All right, I have a confession to make… I never ever baked anything with yeast. Always considered the yeast dough as too complex, requiring too much effort and, well, just not worth wasting time on. The other excuse was I was too lazy to knead and I had no stand mixer. But here I am, presenting my homemaid crazy soft and tasty hotdog buns, which, when shaped, can easily be made hamburger buns or simply soft bread rolls.
A proper disclosure I should make – this recipe is not mine per se, it’s based on a recipe posted by Titli Nihaan from “The Bread Kitchen”, and I must admit, I’ve learned a LOT from her. However here I want to show you a technique I learned from a friend of mine, who I bug every other day with my lame questions about bread making 🙂
So, for 16 buns you’ll need the following:
- 900 gram all purpose flour (+ some more for dusting and kneading)
- 14 gram of dry active yeast
- 2 tsp salt
- 100 g unsalted butter, melted and divided by half
- 3 eggs
- 450 ml lukewarm water
- 100 gram sugar
The standard way is to activate the yeast by putting the sugar into the water with the yeast, whisk and let stand for 5-7 minutes until bubbly and foamy. However, with dry yeast it’s not really required. Here’s the simple way to do it, and I will explain both the manual way and using the stand mixer.
Put the liquids (beaten eggs, water and 50g melted butter) in a big bowl, then add the salt, sugar and flower on top to create a “separator” layer between the liquids and the dry yeast you are going to add next. Finally, sprinkle the yeast on top and, using a wooden spoon mix all the ingredients until they come together to a sticky dough.
With a stand mixer the approach is the same – liquids go first, solids/dry ingredients act as separating layer, and dry yeast sprinkled on top.
Now let’s deal with kneading. If doing it by hand, scrap out the dough from the bowl onto a lightly floured surface and start kneading for at least 10-12 minutes, until the dough is silky smooth, elastic, springy (that’s when you poke it with your finger and it comes back to the same shape it was before). Kneading basically goes like this: stretching the dough, folding and pressing down. Then – half a turn, stretch, fold an press down… And keep going for 10 minutes. Don’t worry, it’s not as hard as it sounds :).
Stand mixer with a dough hook will do the work for you. Start on a minimum speed until all comes together into a dough, and then go up to medium speed and let the mixer go for 8-10 minutes.
Once you’ve kneaded the dough well, place it in the lightly oiled (I use a bit of olive oil, but any oil will do) bowl, cover with a plastic wrap or a wet towel and let prove for at least an hour in a warm place until the dough doubles in size.
Once proven, place the dough on the working surface, knock it down to take the gases out, weigh and cut into 16 equal pieces (in my case I came to about 1.6 kg of dough, and that gave me 100g per bun). Now, shape the bun the way you want it. It can be either a ball (for your burger buns) or a cylinder – for your hotdog buns or bread rolls. This way or another, once you’ve shaped them, place them on a lightly greased baking sheet (or, as I did, use baking parchment paper – much less mess! 🙂 ), cover very loosely with a plastic bag and let prove until doubled in size, another hour.

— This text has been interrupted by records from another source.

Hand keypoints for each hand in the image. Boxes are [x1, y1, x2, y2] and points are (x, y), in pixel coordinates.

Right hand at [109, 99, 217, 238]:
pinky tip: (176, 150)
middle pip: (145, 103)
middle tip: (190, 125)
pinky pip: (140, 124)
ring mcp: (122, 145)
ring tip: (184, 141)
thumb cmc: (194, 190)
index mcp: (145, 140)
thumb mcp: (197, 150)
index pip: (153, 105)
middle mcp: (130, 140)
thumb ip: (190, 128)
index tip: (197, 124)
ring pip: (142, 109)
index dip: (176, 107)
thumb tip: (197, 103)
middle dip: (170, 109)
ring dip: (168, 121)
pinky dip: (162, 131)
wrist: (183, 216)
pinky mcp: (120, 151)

A little trick to make sure those buns rise up and not to the sides is to place them initially about 10-12 mm one from the other. That way they’ll support each other while rising and give you the perfect shape you need.
Meanwhile, melt the remaining 50 g of butter in the microwave and set aside. That’ll be our glaze. Preheat your oven 195C (375F) without the fan.
Once the buns have proven, brush them gently with the olive oil and bake for about 15 minutes, until golden brown. Let cool on a wire rack.